Comment 1 by Steve Ray posted on 2/1/2005 at 4:07 AM

I guess you mean that last bit with a large dose of sarcasm. I was saddened and disappointed by that story. To my mind, it doesn't bode well for our future.

I completely agree with the rest of your post, btw.

Comment 2 by Raymond Camden posted on 2/1/2005 at 4:11 AM

Yep - it was sarcastic. And scary at the same time. I plan on teaching my children that they can respect authority (parents, teachers, etc) and still be able to think for themselves.

Comment 3 by Mike Kear posted on 2/1/2005 at 6:43 AM

Ray, I quite agree. It's a hot topic here in Australia right now, as an arabic Australian citizen returns to Australia after being incarcerated in Guantanamo Bay for 3 years. He was arrested by US forces in Pakistan, and accused of working with al-Quaeda. He was sent by the US to Egypt to be interrogated in their charming manner, then flown to Cuba as the guest of the US Government.
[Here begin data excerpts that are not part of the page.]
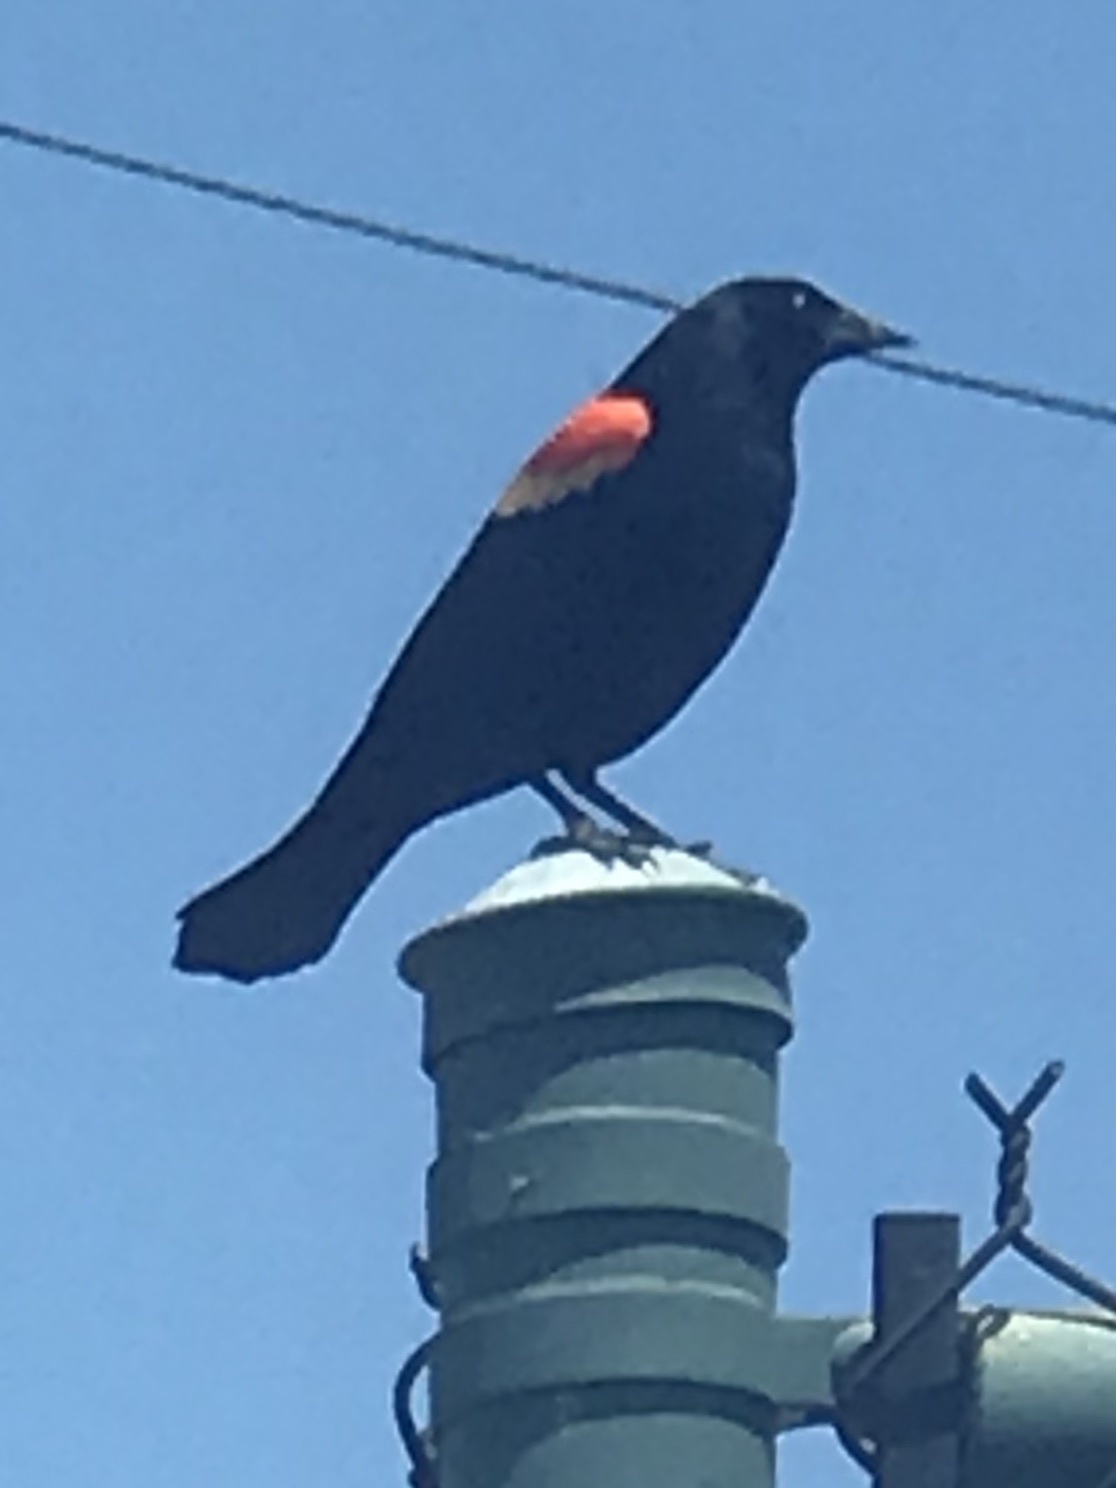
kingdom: Animalia
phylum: Chordata
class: Aves
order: Passeriformes
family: Icteridae
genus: Agelaius
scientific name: Agelaius phoeniceus
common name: Red-winged blackbird
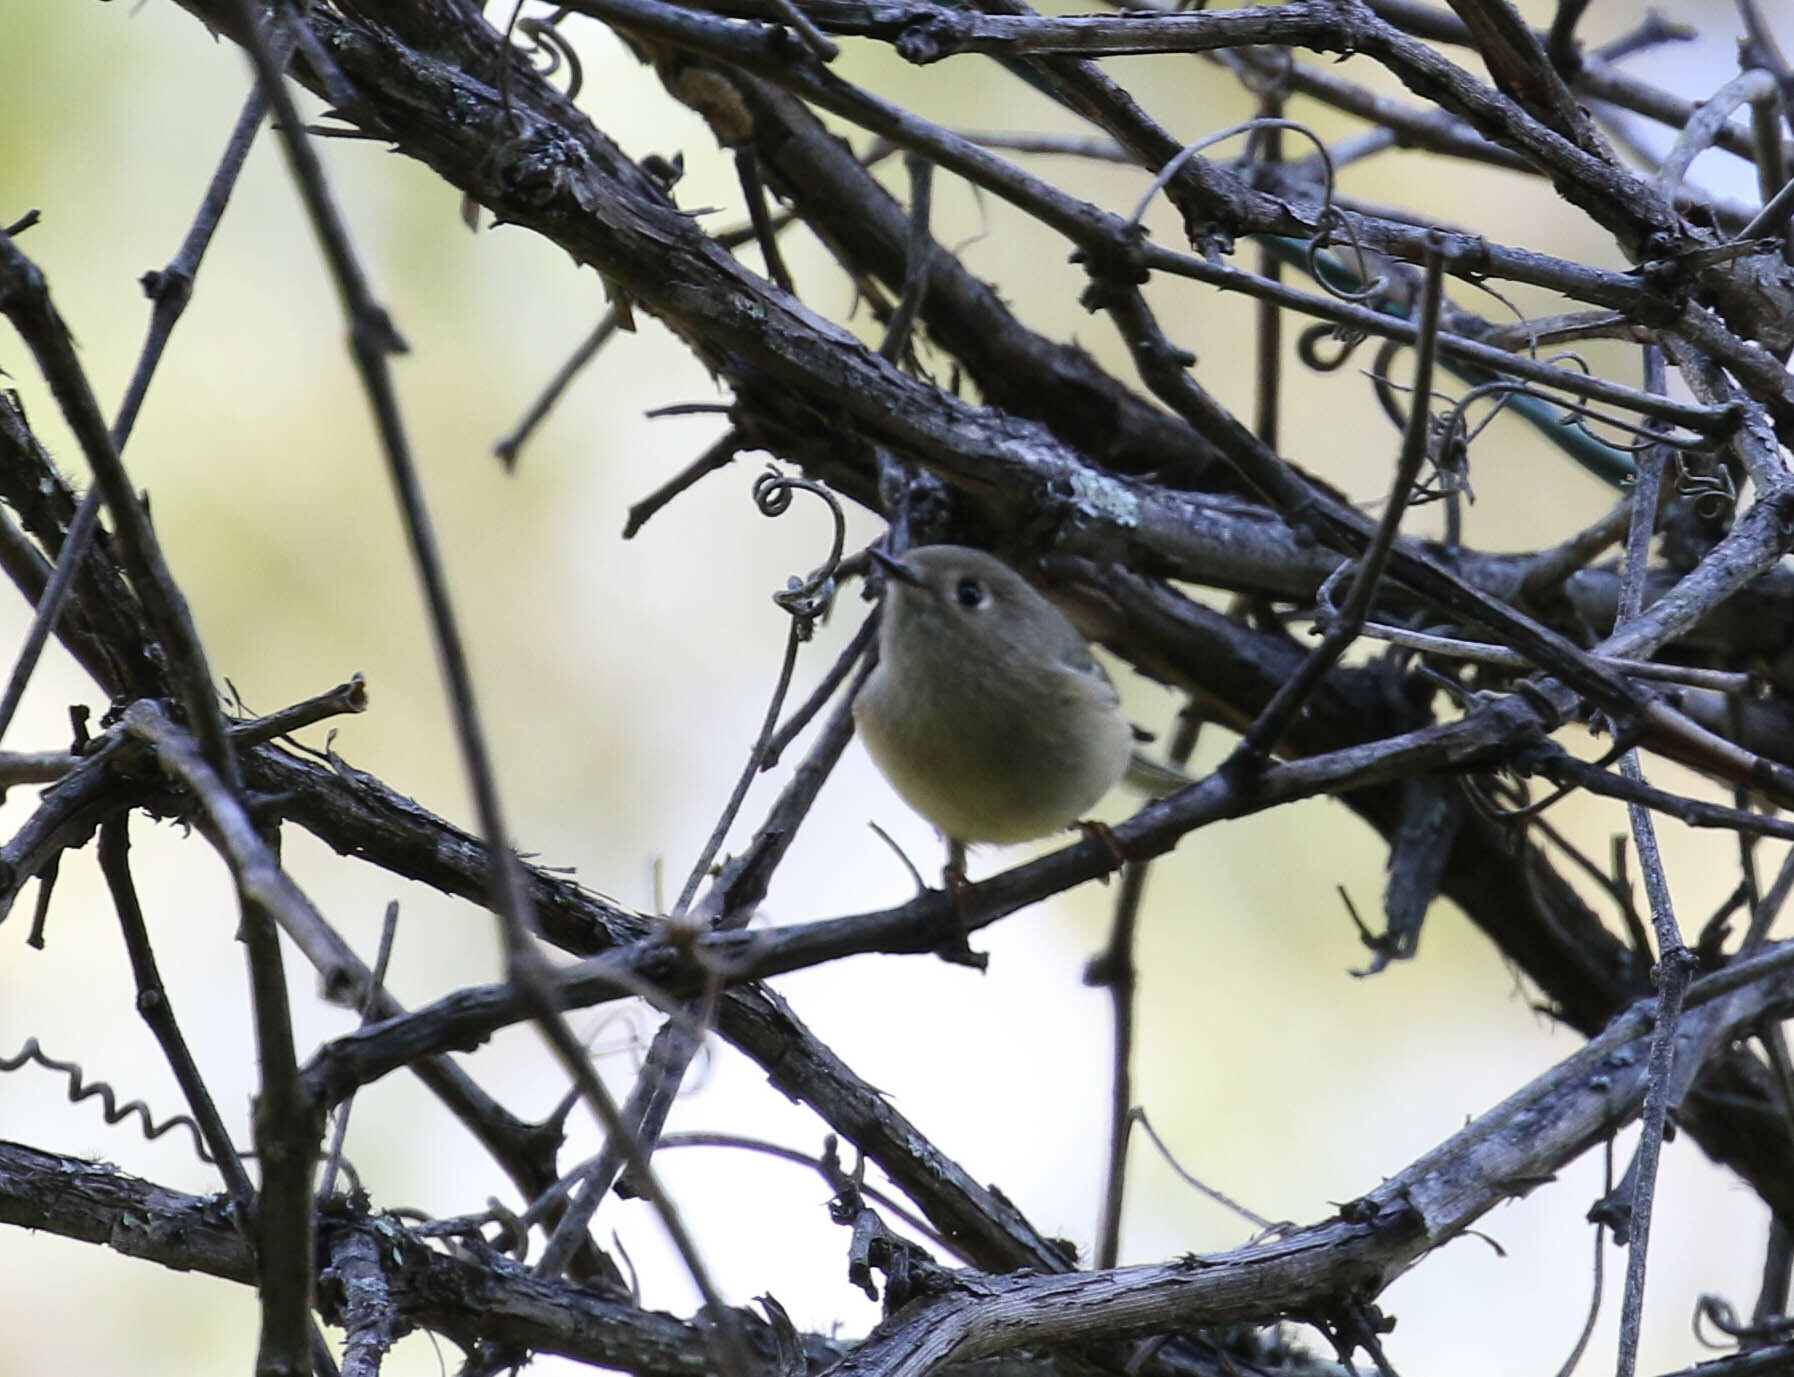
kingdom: Animalia
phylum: Chordata
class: Aves
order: Passeriformes
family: Regulidae
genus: Regulus
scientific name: Regulus calendula
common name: Ruby-crowned kinglet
After 3 years he's been released without charge, on the condition that the Australian government restrict his movements (something they'll have trouble doing under our constitution).

Now he's released, there is a hubbub brewing because of his alleged mistreatment by the US military, and because of the lack of spine on the part of the Australian government, who ought to have been insisting that Habib was either charged and brought to trial or released.

I think it's outrageous how the US thinks it can lecture the world about freedom and democracy, yet have all these prisoners held without trial, without even being charged, and without the protection of the Geneva Convention as prisoners of war.

In this matter, the US Military is behaving like the thugs they tell us they are pledged to eradicate.

Comment 4 by Sam posted on 2/1/2005 at 8:00 PM

I live in Washington, DC the only capital of a democracy in the world to not give its citizens representation in its national legislature.

For us that means no Senators, no Representatives and there are more DC residents than residents of Wyoming.

Due to that I don't think my country has any right to lecture others on democracy considering we don't even provide it to all our citizens.

Comment 5 by Boyzoid posted on 2/1/2005 at 8:39 PM


I agreee.

You forgot to mention that DC is the only city in the US that needs its budget approved by Congress.

Comment 6 by Steve Bryant posted on 2/2/2005 at 3:42 AM

Yep. It is hard to maintain "moral superiority" when we behave in such a manner.